Elderly Nuns not eligible
In Waukesha County, the elderly nuns at the School Sisters of Notre Dame retirement home will have to wait for COVID-19 vaccines, thanks to bureaucratic red tape.
On Tuesday, the Waukesha County Health Department said the facility would not be among the first to receive the vaccine because “the School Sisters of Notre Dame is not a licensed Skilled Nursing Facility with the Division of Quality Assurance at the Wisconsin Department of Health Services.”
“Waukesha County Public Health understands your hope that there is a simple answer to your questions. The fact is that the vaccine distribution process is complex, involving many steps to ensure a safe and equitable distribution of the current limited supply of vaccine,” the statement, issued to WISN in Milwaukee, added.
Nine of the approximately 100 residents at the Elm Grove community home have died from COVID-19. The nuns who remain are in their 80s and 90s, in the highest-risk category.
Trudy Hamilton, a spokeswoman for the School Sisters of Notre Dame, said the retirement home continues to wait for word from state officials.
“That’s so frustrating,” Farrow said. “I grew up in Elm Grove and went to school at St. Mary’s with four brothers. We had those sisters taking care of us and teaching us.”

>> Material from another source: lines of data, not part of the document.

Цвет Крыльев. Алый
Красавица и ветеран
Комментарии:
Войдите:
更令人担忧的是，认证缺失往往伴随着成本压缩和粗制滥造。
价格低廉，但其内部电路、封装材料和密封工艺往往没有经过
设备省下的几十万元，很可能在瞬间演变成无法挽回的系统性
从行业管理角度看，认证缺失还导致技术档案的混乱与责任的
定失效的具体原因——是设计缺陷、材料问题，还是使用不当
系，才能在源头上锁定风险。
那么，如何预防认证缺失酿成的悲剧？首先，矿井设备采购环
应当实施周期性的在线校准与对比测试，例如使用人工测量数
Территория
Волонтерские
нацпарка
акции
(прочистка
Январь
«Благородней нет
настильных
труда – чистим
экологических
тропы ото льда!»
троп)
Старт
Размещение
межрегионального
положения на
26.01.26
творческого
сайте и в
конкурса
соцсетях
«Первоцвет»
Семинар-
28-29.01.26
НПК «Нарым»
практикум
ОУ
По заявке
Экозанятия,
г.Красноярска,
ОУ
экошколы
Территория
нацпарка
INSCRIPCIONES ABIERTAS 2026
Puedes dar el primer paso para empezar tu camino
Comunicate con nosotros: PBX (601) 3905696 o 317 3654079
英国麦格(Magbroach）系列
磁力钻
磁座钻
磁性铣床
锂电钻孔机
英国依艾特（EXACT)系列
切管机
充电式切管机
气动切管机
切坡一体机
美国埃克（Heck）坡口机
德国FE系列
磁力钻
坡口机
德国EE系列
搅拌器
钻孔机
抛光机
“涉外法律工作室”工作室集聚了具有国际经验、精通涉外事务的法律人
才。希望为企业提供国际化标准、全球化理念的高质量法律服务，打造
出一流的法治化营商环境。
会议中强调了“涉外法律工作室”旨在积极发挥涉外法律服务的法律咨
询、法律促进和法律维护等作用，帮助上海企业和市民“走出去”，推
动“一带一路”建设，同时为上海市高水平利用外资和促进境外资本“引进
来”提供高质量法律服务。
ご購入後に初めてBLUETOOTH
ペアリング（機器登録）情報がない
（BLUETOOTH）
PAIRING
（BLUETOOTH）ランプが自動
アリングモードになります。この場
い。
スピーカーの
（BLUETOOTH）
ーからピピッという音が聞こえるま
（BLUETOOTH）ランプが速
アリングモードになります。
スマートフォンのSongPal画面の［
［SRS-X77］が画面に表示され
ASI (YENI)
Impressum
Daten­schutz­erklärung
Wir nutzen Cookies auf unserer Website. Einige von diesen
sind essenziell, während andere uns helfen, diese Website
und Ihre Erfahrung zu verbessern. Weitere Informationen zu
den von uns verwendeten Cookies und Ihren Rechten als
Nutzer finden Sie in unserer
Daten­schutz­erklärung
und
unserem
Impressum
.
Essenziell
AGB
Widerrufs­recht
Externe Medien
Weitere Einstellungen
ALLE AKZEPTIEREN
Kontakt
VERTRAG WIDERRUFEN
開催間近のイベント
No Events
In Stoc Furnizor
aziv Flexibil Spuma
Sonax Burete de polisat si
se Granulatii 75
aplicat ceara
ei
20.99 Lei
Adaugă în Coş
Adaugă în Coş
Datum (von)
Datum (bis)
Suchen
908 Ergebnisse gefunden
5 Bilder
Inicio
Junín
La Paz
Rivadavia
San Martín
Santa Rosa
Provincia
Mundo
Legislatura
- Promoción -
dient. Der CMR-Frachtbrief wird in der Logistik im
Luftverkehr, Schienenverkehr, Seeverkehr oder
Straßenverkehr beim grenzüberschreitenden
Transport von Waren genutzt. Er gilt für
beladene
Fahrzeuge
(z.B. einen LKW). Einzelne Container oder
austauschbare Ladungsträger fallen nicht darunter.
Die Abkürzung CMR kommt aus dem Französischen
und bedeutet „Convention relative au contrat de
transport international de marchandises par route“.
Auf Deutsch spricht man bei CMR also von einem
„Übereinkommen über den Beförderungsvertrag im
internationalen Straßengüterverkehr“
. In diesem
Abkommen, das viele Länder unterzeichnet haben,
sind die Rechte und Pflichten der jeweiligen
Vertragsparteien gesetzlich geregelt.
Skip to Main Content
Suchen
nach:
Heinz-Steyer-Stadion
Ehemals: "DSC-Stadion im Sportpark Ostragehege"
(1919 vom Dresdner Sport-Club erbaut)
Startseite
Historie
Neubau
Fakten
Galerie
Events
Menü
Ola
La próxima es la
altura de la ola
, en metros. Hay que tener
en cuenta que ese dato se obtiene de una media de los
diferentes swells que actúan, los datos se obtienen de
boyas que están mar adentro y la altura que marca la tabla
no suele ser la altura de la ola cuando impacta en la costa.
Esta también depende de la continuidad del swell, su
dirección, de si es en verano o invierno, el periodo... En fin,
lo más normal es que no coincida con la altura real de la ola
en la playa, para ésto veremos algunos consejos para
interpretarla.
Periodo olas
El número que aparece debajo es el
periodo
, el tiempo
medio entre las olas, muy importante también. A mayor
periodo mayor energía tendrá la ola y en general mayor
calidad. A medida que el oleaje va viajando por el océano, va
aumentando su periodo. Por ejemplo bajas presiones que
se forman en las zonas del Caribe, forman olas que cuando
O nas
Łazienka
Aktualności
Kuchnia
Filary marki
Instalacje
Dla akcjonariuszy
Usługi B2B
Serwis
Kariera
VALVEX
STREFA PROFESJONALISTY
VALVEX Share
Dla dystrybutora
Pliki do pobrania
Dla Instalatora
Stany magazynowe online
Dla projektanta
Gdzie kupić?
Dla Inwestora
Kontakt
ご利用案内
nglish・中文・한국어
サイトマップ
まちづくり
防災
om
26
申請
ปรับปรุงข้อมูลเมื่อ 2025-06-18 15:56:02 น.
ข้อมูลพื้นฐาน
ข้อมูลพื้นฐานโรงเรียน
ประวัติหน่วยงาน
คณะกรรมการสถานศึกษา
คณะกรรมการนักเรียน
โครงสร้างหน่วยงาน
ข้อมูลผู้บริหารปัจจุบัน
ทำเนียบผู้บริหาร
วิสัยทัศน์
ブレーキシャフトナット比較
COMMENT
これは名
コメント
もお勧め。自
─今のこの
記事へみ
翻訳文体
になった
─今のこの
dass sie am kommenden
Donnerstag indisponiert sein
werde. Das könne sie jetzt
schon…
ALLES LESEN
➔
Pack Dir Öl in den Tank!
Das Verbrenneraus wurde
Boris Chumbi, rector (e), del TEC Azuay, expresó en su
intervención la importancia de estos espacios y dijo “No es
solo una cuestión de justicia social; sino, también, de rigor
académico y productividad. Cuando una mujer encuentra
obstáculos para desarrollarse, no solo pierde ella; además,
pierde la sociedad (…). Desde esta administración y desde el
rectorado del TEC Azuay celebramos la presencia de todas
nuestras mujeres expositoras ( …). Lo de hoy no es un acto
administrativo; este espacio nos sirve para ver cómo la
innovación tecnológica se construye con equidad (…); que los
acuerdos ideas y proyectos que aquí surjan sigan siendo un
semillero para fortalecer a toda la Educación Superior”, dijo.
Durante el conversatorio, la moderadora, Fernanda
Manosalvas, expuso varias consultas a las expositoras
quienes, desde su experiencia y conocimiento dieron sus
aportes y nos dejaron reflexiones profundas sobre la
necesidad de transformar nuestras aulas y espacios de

In his radio address Thursday, Assembly Speaker Robin Vos (R-Rochester) said the state still does not have a comprehensive vaccine distribution plan, and there doesn’t seem to be a sense of urgency from the Evers administration.
Last month, the governor dismissed any talk of legislative oversight of the vaccine distribution effort.
“With lives literally on the line, this is unacceptable and must change,” Vos said.